Copy each of the items below word for word, with no changes.
---- THE INPUT
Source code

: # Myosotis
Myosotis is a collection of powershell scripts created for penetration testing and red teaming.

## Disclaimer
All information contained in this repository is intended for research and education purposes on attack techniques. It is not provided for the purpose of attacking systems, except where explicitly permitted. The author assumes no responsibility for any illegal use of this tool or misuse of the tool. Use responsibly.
--------
COMPLETED EXERCISE:
Source code

: # Myosotis
Myosotis is a collection of powershell scripts created for penetration testing and red teaming.

## Disclaimer
All information contained in this repository is intended for research and education purposes on attack techniques. It is not provided for the purpose of attacking systems, except where explicitly permitted. The author assumes no responsibility for any illegal use of this tool or misuse of the tool. Use responsibly.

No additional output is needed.